HONOLULU (AP) — President Barack Obama pardoned 78 people and shortened the sentence of 153 others convicted of federal crimes, the greatest number of individual clemencies in a single day by any president, the White House said Monday.
Four local men were among those who had their sentences shortened or commuted:
- Jermaine Brown, of Hampton, had his sentence of 548 months imprisonment with five years’ supervised release amended to 511 months’ imprisonment. Brown was convicted of possession with intent to distribute cocaine; possession with intent to distribute cocaine base, two counts of possession of a firearm in furtherance of a drug trafficking crime, distribution of cocaine base and conspiracy to possess with intent to distribute and distribute cocaine, cocaine base, and marijuana.
- A Yorktown man, Tyrelle Deyon Jones, was sentenced to life behind bars with 10 years of supervised release in 2004. The president commuted his sentence to expire on April 18, 2017. His charges included conspiracy to possess with intent to distribute and to distribute cocaine base and four counts of distribution of cocaine base.
- In 1993, Clinton Stanley Matthews, of Norfolk, was sentenced to life with five years of supervised release for distributing a mixture or substance containing cocaine base, five counts of possession with intent to distribute cocaine, possession with intent to distribute heroin and conspiracy to distribute and possess with intent to distribute cocaine, cocaine base and heroin. His sentence was commuted to expire on April 18, 2017.
- Dennis Scott McCullough, also from Norfolk, had his prison sentence of 262 months imprisonment and five years’ supervised release commuted to a term of 188 months, as long as he enrolled in residential drug treatment. McCullough was sentenced in 2007 for conspiracy to distribute 50 grams or more of cocaine base.
Obama has been granting commutations at rapid-fire pace in his final months in office, but he has focused primarily on shortening sentences of those convicted of drug offenses rather than pardons. Pardons amount to forgiveness of a crime that removes restrictions on the right to vote, hold state or local office, or sit on a jury. The pardon also lessens the stigma arising from the conviction.

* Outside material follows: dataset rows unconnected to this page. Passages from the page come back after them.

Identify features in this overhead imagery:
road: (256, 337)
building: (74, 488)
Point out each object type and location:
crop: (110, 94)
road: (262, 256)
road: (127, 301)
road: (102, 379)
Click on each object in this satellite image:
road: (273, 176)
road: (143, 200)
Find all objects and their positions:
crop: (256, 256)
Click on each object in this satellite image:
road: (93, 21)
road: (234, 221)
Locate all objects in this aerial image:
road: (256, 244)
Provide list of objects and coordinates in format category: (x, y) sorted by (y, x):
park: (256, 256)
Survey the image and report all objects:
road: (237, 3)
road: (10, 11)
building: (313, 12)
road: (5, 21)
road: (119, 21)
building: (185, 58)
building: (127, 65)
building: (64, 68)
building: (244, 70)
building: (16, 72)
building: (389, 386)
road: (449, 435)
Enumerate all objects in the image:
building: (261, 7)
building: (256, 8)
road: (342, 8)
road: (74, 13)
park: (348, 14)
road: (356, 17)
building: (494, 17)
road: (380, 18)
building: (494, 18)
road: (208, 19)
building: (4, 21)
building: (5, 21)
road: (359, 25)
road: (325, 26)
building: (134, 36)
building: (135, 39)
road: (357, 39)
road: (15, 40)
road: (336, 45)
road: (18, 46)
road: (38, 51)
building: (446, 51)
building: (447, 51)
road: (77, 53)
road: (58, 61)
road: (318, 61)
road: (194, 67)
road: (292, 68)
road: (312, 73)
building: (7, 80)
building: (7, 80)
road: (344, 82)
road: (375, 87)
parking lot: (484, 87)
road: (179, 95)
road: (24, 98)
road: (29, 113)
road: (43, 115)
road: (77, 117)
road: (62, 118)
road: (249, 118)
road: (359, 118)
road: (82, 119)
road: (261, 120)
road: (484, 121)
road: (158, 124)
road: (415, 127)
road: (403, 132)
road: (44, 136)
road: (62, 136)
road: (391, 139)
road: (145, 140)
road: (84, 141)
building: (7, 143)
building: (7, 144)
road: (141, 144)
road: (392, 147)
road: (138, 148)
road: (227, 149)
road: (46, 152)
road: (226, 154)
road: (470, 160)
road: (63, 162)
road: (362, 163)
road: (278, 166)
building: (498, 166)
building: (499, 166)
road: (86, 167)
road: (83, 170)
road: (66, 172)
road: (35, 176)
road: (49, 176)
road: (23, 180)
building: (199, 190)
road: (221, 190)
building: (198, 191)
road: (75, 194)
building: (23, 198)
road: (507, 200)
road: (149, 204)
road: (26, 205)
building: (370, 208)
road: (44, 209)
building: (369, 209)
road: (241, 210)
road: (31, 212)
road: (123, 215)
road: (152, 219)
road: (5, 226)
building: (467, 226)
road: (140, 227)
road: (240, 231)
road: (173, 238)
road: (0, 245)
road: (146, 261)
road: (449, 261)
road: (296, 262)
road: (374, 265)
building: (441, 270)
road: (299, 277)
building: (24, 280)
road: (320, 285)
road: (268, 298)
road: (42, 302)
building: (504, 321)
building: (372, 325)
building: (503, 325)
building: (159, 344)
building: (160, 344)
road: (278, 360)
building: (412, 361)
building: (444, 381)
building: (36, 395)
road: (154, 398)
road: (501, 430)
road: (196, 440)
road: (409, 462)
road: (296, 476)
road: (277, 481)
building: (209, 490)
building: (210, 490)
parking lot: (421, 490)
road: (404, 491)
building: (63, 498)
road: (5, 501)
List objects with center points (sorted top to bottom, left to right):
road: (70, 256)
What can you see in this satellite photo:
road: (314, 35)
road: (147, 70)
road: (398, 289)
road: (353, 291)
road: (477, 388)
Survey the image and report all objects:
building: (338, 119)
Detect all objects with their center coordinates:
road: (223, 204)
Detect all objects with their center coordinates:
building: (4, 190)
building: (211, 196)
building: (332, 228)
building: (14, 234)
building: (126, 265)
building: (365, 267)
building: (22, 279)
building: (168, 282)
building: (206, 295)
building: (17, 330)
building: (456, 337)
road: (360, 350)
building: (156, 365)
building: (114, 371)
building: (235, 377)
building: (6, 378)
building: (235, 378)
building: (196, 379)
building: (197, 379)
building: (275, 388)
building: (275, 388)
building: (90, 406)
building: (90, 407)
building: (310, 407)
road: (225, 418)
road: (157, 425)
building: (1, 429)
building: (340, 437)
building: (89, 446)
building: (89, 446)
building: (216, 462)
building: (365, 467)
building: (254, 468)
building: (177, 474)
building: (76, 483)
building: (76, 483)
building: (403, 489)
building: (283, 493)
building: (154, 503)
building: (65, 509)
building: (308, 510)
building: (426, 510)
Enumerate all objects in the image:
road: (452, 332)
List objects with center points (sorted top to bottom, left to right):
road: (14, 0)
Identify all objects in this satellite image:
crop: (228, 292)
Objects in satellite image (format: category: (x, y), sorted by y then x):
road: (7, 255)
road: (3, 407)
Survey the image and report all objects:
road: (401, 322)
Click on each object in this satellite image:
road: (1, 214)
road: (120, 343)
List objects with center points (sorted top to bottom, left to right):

Neil Eggleston, Obama’s White House counsel, said Obama has now pardoned a total of 148 people during his presidency and has shortened the sentences of 1,176 people, including 395 serving life sentences.
Eggleston said each clemency recipient’s story is unique, but a common thread of rehabilitation underlies all of them. Pardon recipients have shown they have led a productive and law-abiding post-conviction life, including by contributing to the community in a meaningful way, he said.
Commutation recipients have made the most of his or her time in prison by participating in educational courses, vocational training, and drug treatment, he said.
“These are the stories that demonstrate the successes that can be achieved — by both individuals and society — in a nation of second chances,” Eggleston said.
The commutations were announced as Obama vacations in Hawaii during the holidays.